Bears fans. Ask yourself how many defenders on the unit are good. Not how many can be good or used to be. How many defenders today are good?

Sad fact: answer might be one. Tim Jennings.

Blaming Mel Tucker is silly. Bears are not being out-coached on the defensive side of the ball. They are being beaten in every single one-on-one match-up. And there’s a very simple reason. They’re not talented.

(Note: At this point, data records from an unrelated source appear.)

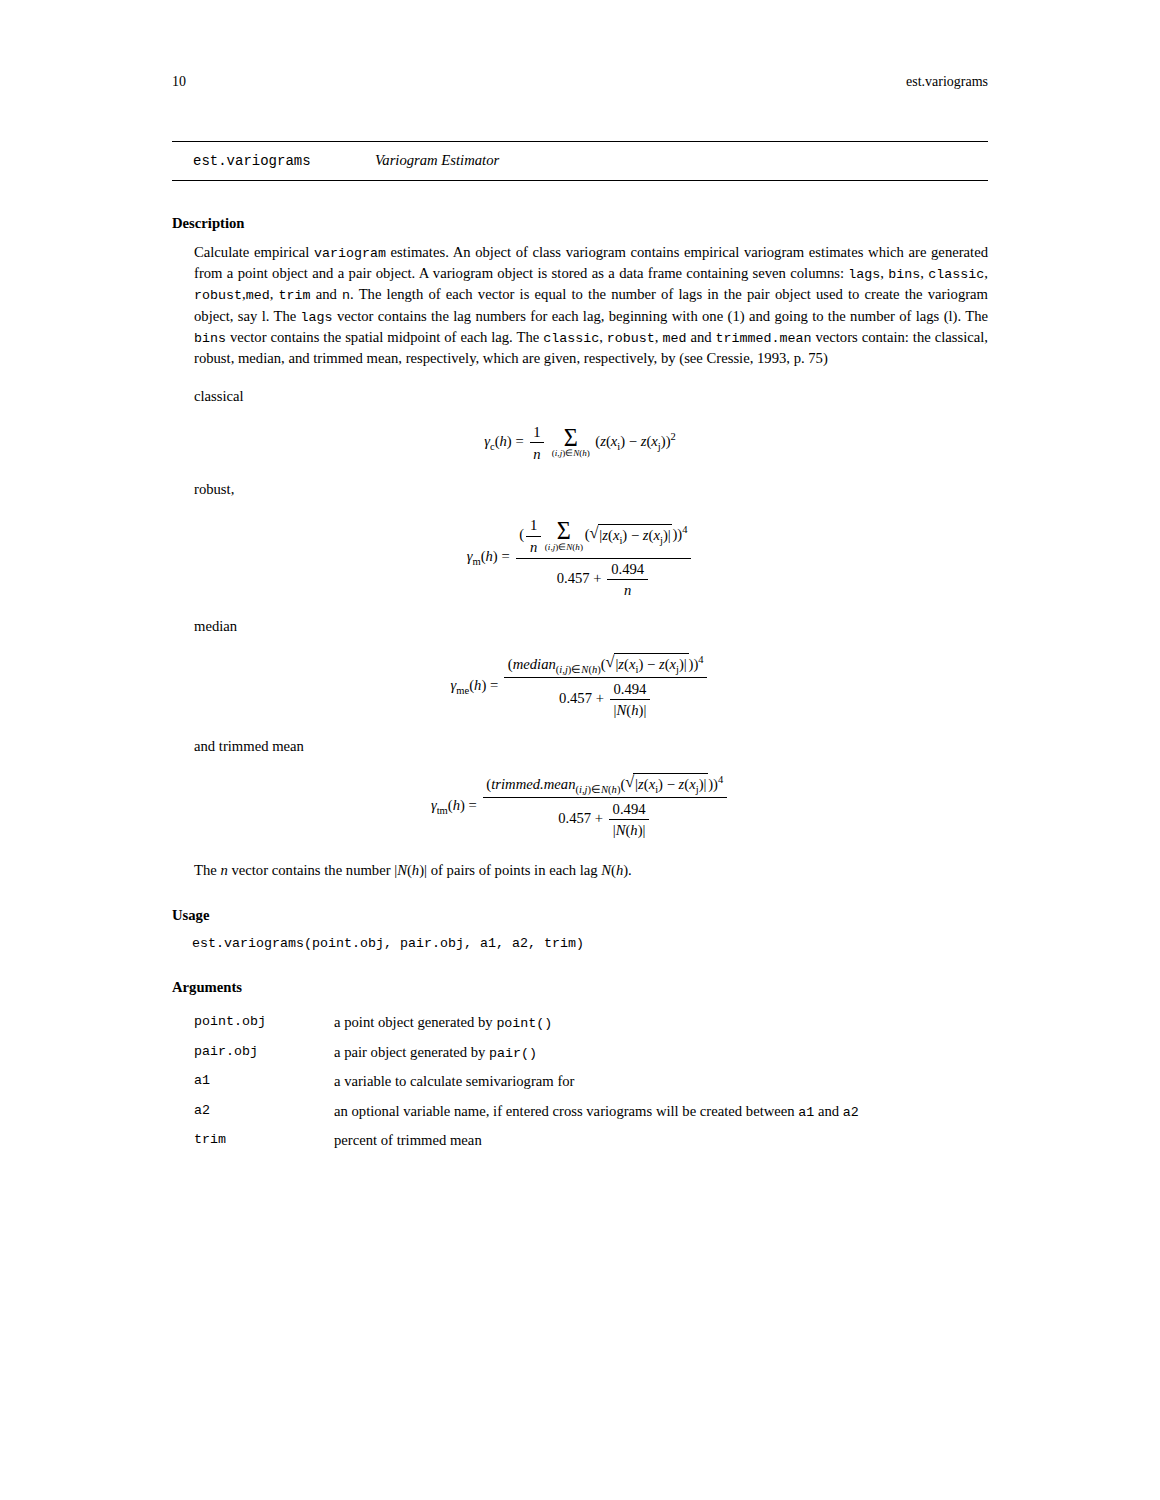10 est.variograms
est.variograms Variogram Estimator
Description
Calculate empirical variogram estimates. An object of class variogram contains empirical variogram estimates which are generated from a point object and a pair object. A variogram object is stored as a data frame containing seven columns: lags, bins, classic, robust,med, trim and n. The length of each vector is equal to the number of lags in the pair object used to create the variogram object, say l. The lags vector contains the lag numbers for each lag, beginning with one (1) and going to the number of lags (l). The bins vector contains the spatial midpoint of each lag. The classic, robust, med and trimmed.mean vectors contain: the classical, robust, median, and trimmed mean, respectively, which are given, respectively, by (see Cressie, 1993, p. 75)
classical
γc(h) = 1 n Σ(i,j)∈N(h) (z(xi) − z(xj))2
robust,
γm(h) = (1 n Σ(i,j)∈N(h)(|z(xi) − z(xj)|))4 0.457 + 0.494 n
median
γme(h) = (median(i,j)∈N(h)(|z(xi) − z(xj)|))4 0.457 + 0.494|N(h)|
and trimmed mean
γtm(h) = (trimmed.mean(i,j)∈N(h)(|z(xi) − z(xj)|))4 0.457 + 0.494|N(h)|
The n vector contains the number |N(h)| of pairs of points in each lag N(h).
Usage
est.variograms(point.obj, pair.obj, a1, a2, trim)
Arguments
| point.obj | a point object generated by point() |
| pair.obj | a pair object generated by pair() |
| a1 | a variable to calculate semivariogram for |
| a2 | an optional variable name, if entered cross variograms will be created between a1 and a2 |
| trim | percent of trimmed mean |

And yet the Bears find themselves in the thick of a division title race due to an injury forced by Shea McClellin and the Detroit Lions doing a brilliant impression of the Detroit Lions. As Zach Zaidman Tweeted Monday morning, “Bears coach Marc Trestman today to @WBBMNewsradio: “We’re right where we were a week ago. There’s been no change.” And he’s right. The Bears organization knows they don’t have a viable collection of defensive players right now but they can’t throw in the towel on a division up for grabs.

If it hadn’t already, if somehow the last three weeks masked serious defensive issues, now this season moves squarely onto the shoulders of the offense. And twenty-one points won’t be enough to beat Minnesota or Dallas or Philadelphia or Green Bay or maybe even Cleveland. Twenty-one points might not be enough to win the first halves of those games. The Bears need to enter a five-week, two-minute drill and score every time they possess the ball.

Crazy as it may sound the Bears may find themselves playing a football game in Minnesota for sole possession of the division lead Sunday. (They would of course need the Packers to beat the Lions on Thanksgiving.) And they are just as likely to surrender the the NFL single-game rushing record of 297 yards as they are to take the division lead.